Start of DATA RECORDS

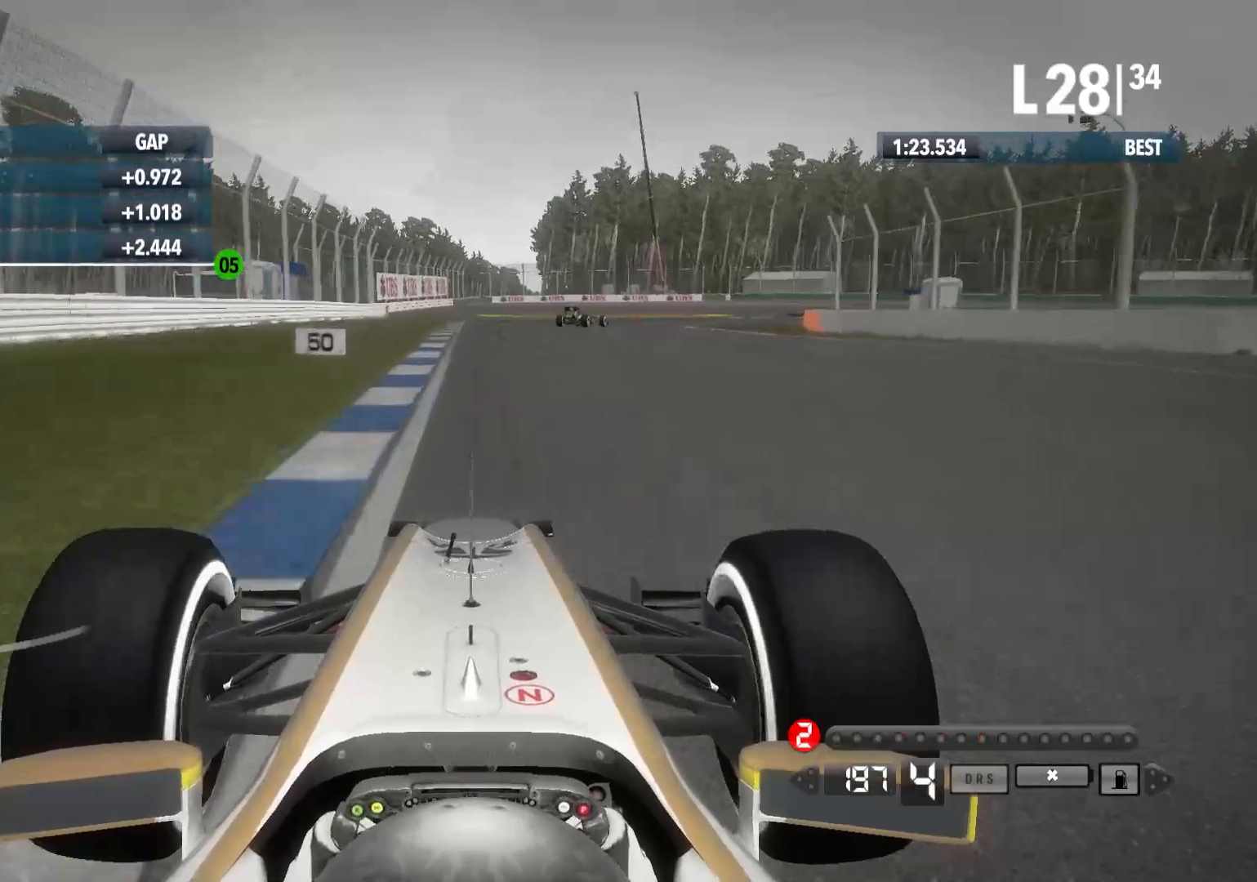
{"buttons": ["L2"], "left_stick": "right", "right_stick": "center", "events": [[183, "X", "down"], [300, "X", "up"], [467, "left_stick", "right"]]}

End of DATA RECORDS
Start of DATA RECORDS

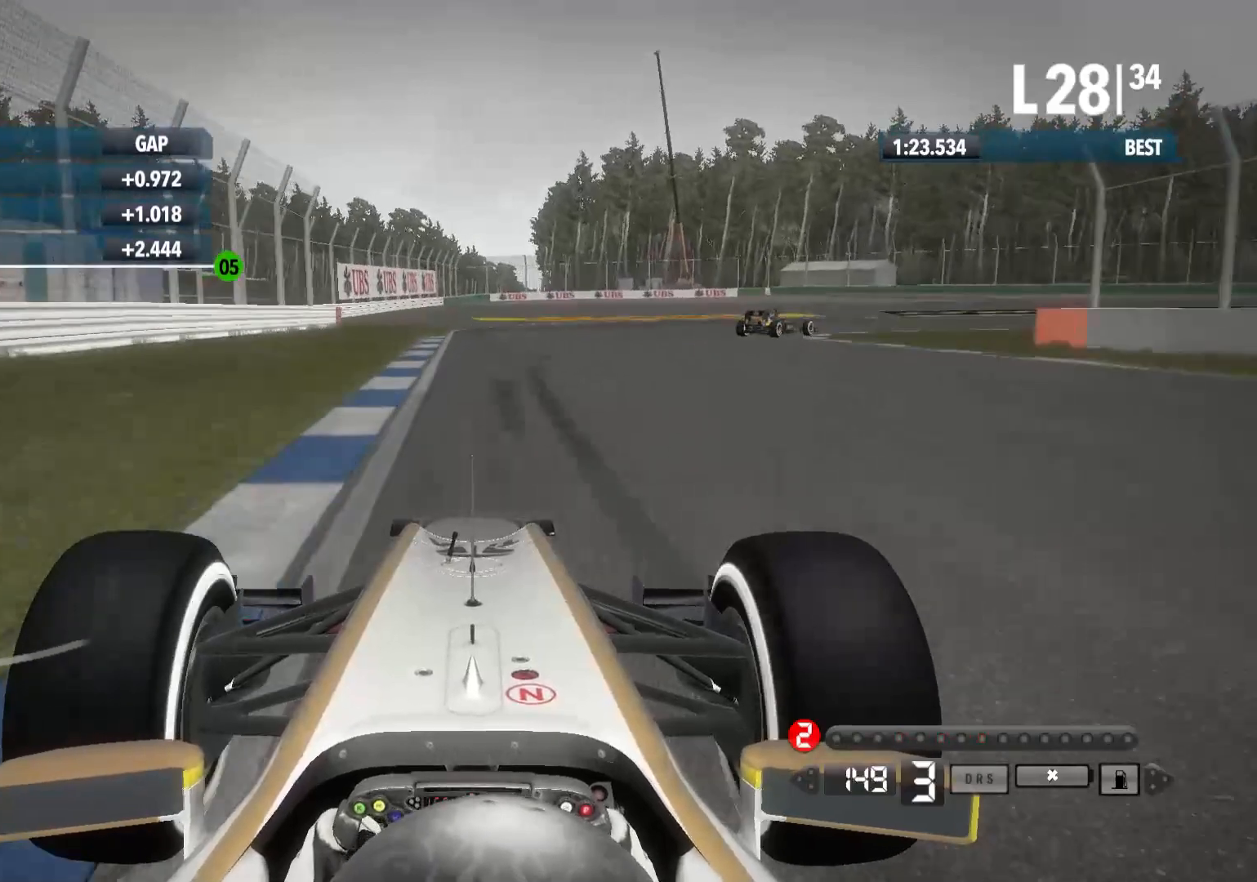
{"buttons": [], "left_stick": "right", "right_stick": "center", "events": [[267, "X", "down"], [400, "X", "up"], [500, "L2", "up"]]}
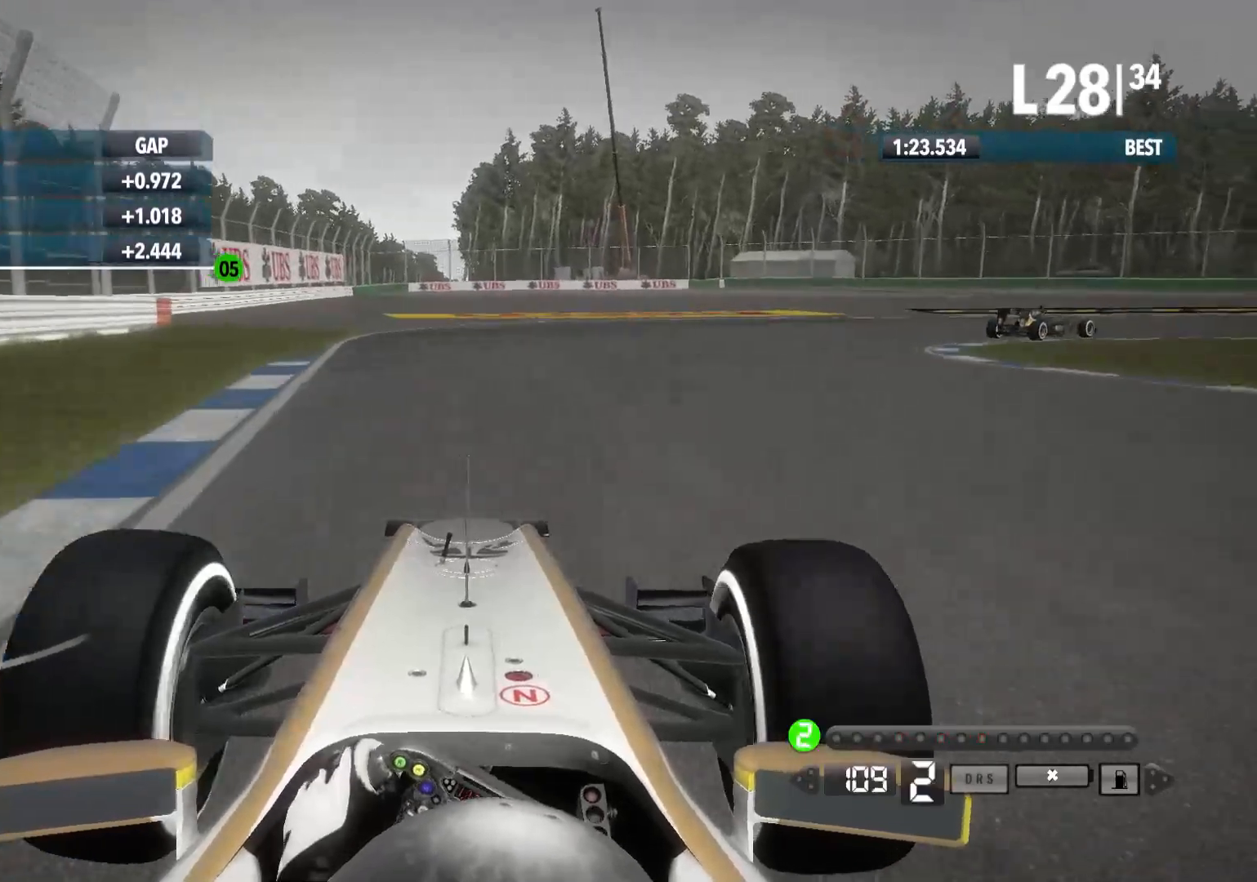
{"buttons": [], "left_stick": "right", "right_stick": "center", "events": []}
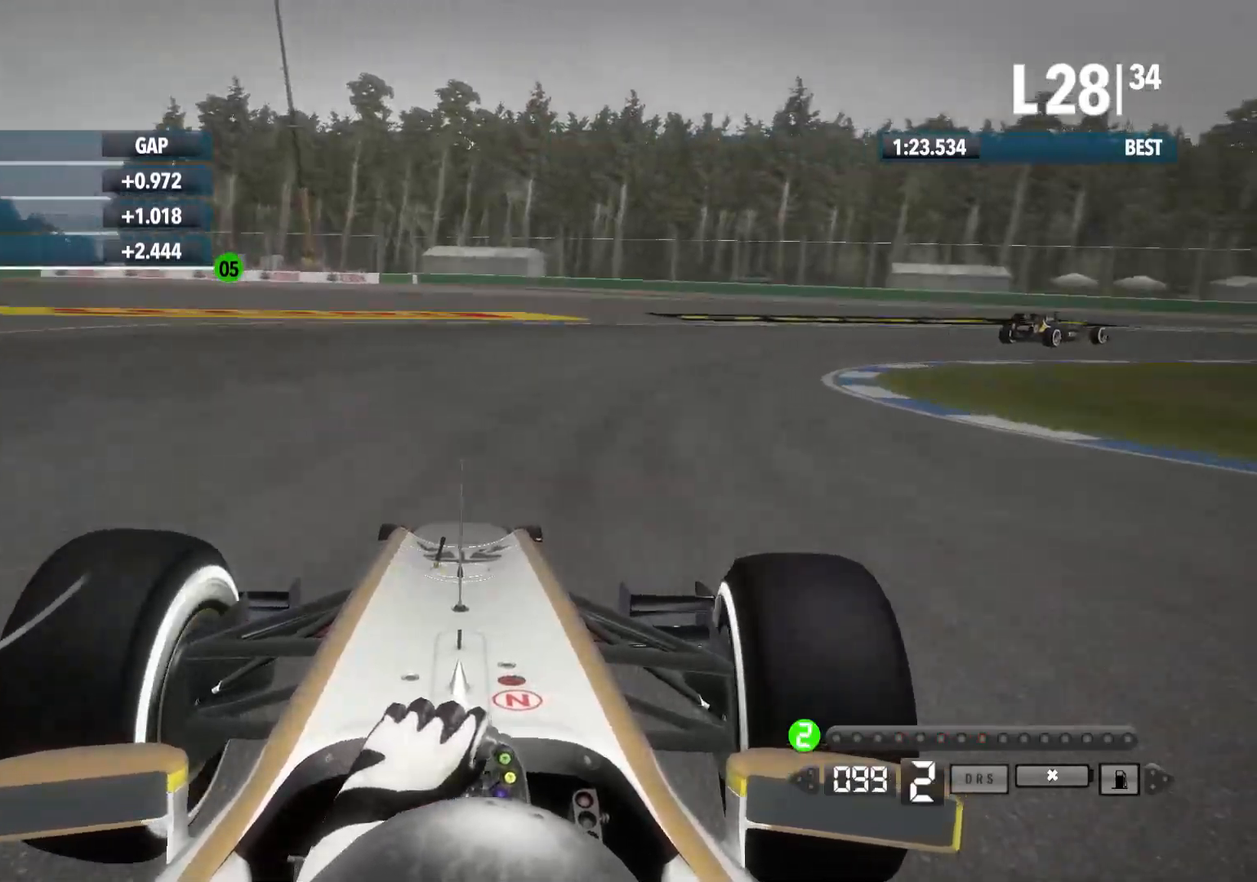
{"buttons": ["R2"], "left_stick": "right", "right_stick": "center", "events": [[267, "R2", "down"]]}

End of DATA RECORDS
Start of DATA RECORDS

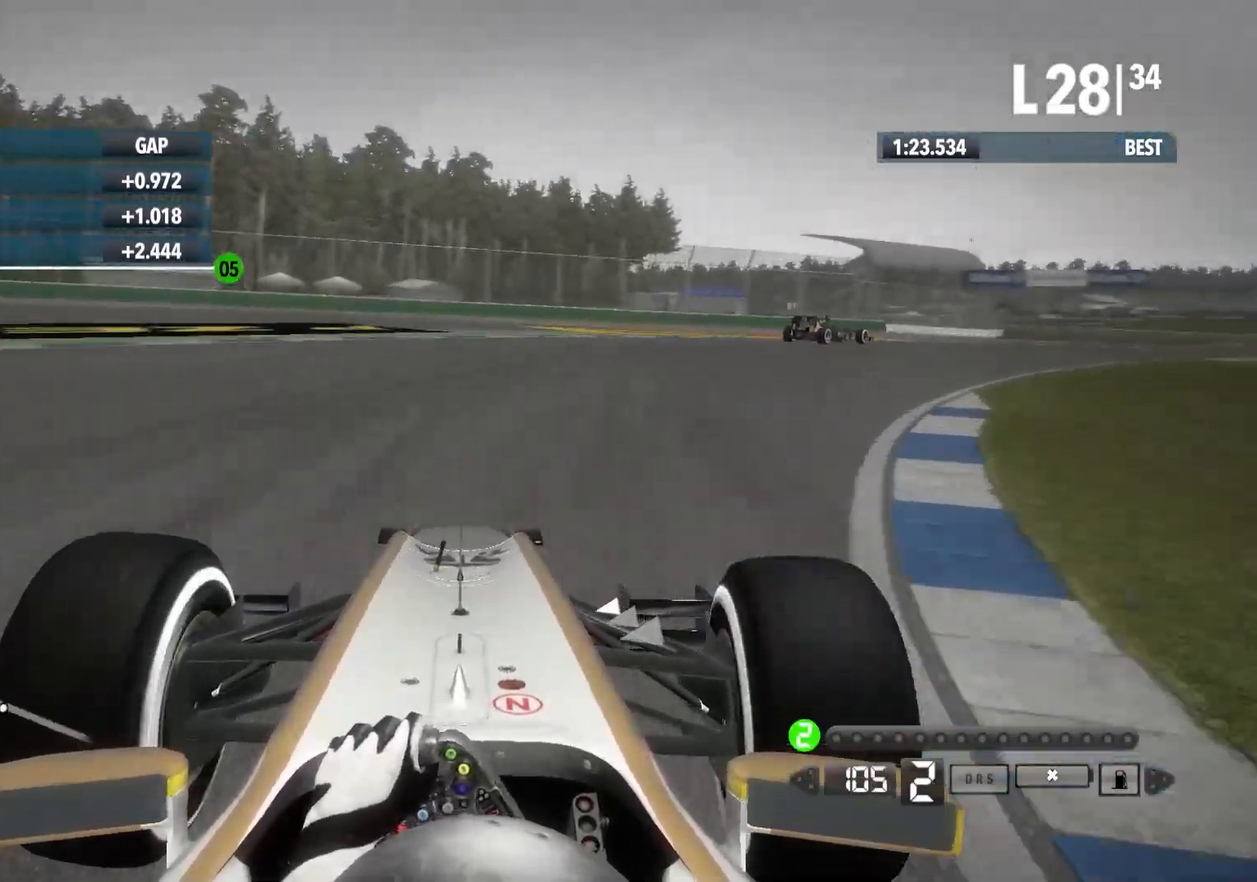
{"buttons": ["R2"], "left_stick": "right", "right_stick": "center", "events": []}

End of DATA RECORDS

YOUR ASSIGNMENT - Pick out each line above that includes "down" and show it.

RESULT OF THIS TASK -
{"buttons": ["L2"], "left_stick": "right", "right_stick": "center", "events": [[183, "X", "down"], [300, "X", "up"], [467, "left_stick", "right"]]}
{"buttons": [], "left_stick": "right", "right_stick": "center", "events": [[267, "X", "down"], [400, "X", "up"], [500, "L2", "up"]]}
{"buttons": ["R2"], "left_stick": "right", "right_stick": "center", "events": [[267, "R2", "down"]]}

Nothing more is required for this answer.